# CRT TV Remote Lost :(



## giprabu (Jun 18, 2014)

We have an old 21" onida crt tv..  The remote is lost... How to get a new cheap one ??

Model no : CO21FGLU (it was given at the back of the tv).

When I googled, I got this below link

*www.ebay.in-onida-remote

The first two results looks almost identical but not sure whether they'll work. 

How to identify the compatible one....


----------



## powerhoney (Jun 18, 2014)

giprabu said:


> We have an old 21" onida crt tv..  The remote is lost... How to get a new cheap one ??
> 
> Model no : CO21FGLU (it was given at the back of the tv).
> 
> ...


No need for all that... You'll get cheap generic remotes at any local TV shop... Just ask around...


----------



## saswat23 (Jun 18, 2014)

Yes, look around locally. Will cost 200 bucks at max.


----------



## Vyom (Jun 18, 2014)

Offtopic:
Sorry for this, but I was just wondering, how one lost a remote?

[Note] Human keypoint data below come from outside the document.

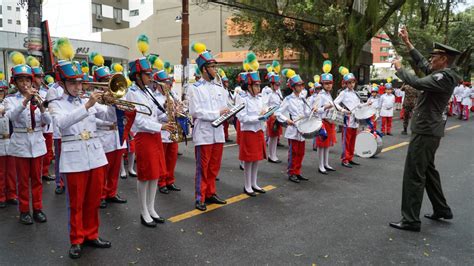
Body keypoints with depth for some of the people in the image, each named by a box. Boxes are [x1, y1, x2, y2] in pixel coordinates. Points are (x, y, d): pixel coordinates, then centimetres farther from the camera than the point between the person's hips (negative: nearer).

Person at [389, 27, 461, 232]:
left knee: (414, 174, -7)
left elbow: (416, 83, -30)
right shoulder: (442, 74, 10)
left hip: (425, 132, -10)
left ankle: (411, 220, -1)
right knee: (428, 170, 22)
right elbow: (421, 63, 22)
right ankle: (441, 209, 34)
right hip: (429, 130, 10)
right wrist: (407, 43, 20)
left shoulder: (444, 77, -19)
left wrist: (399, 68, -13)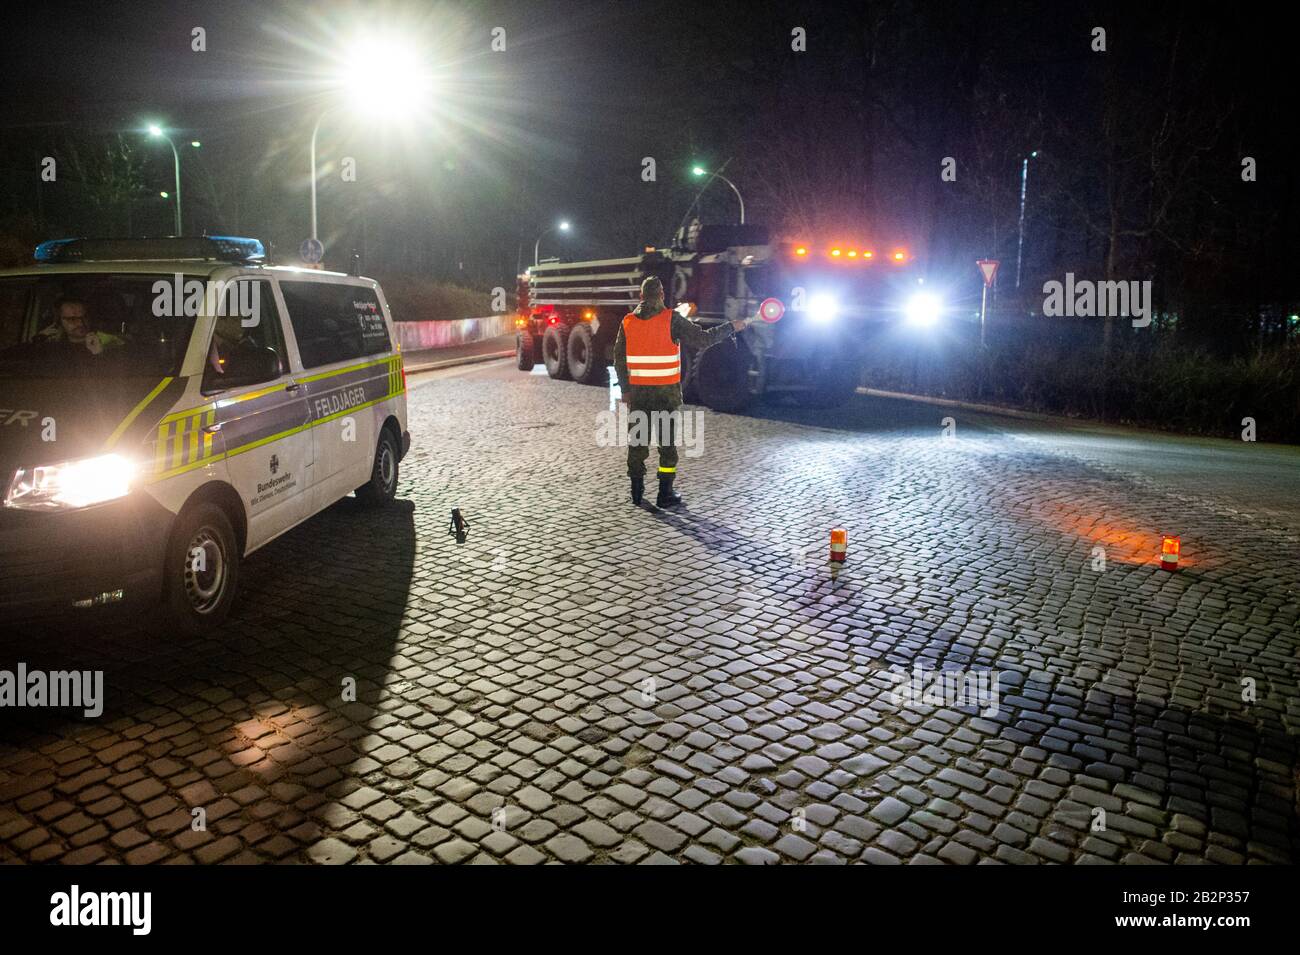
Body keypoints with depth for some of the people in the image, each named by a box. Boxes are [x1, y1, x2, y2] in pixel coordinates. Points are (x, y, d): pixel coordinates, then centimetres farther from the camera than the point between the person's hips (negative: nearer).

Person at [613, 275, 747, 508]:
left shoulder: (628, 321, 2)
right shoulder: (671, 319, -9)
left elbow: (619, 359, 5)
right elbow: (702, 339, -10)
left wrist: (625, 390, 14)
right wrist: (732, 327, 2)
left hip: (638, 392, 3)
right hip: (666, 392, -3)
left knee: (637, 442, 11)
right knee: (667, 442, 6)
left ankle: (637, 493, 15)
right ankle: (665, 495, 9)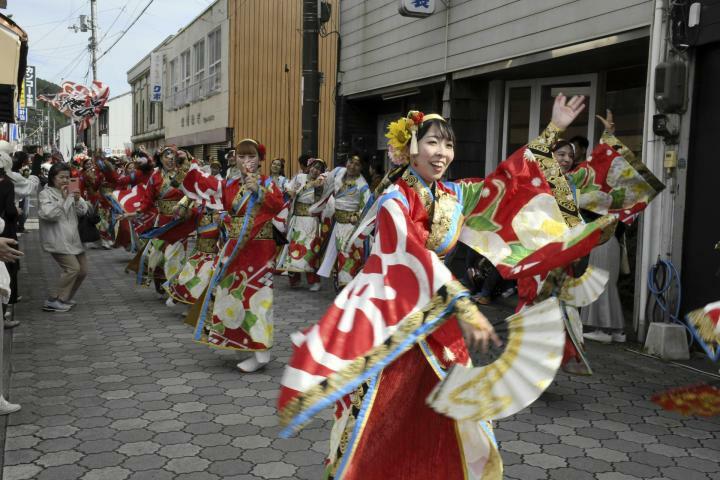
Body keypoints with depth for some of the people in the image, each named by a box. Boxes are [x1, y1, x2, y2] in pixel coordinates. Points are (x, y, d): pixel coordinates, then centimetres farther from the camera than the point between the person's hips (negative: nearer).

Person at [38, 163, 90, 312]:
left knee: (82, 269, 9)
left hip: (72, 238, 8)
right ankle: (53, 301, -6)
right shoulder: (45, 194, -8)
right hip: (57, 240, -8)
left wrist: (78, 200, -13)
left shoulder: (71, 192, 14)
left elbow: (83, 211, 7)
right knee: (73, 268, -17)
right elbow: (48, 214, -22)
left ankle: (65, 298, 24)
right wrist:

Unless your TV is portable and you carry it with the remote, that it might "lost". 
Had it been broken, damaged beyond repair, eaten by dog or stolen, it would have made more sense. I don't see a probability of a TV remote being lost! 

Just wondering.


----------



## nikhilsharma007nikx (Jun 19, 2014)

Or carelessly thrown into the dustbin with a newspaper !


----------



## Nipun (Jun 19, 2014)

TV remotes are available for 100 rupees, get one of them.


----------



## giprabu (Jun 20, 2014)

... There are lots of kids in my apartment. And they spend most of the  time in our house . I'm not sure in whose house its lying :-/... my mom once found her gas stove lighter in the parking area .... It happens dude....


----------



## Nipun (Jun 20, 2014)

giprabu said:


> ... There are lots of kids in my apartment. And they spend most of the  time in our house . I'm not sure in whose house its lying :-/... my mom once found her gas stove lighter in the parking area .... It happens dude....


----------



## Minion (Jun 20, 2014)

giprabu said:


> We have an old 21" onida crt tv..  The remote is lost... How to get a new cheap one ??
> 
> Model no : CO21FGLU (it was given at the back of the tv).
> 
> ...



Don't search for it online go to any electronics shop and ask them for remote for your tv.


----------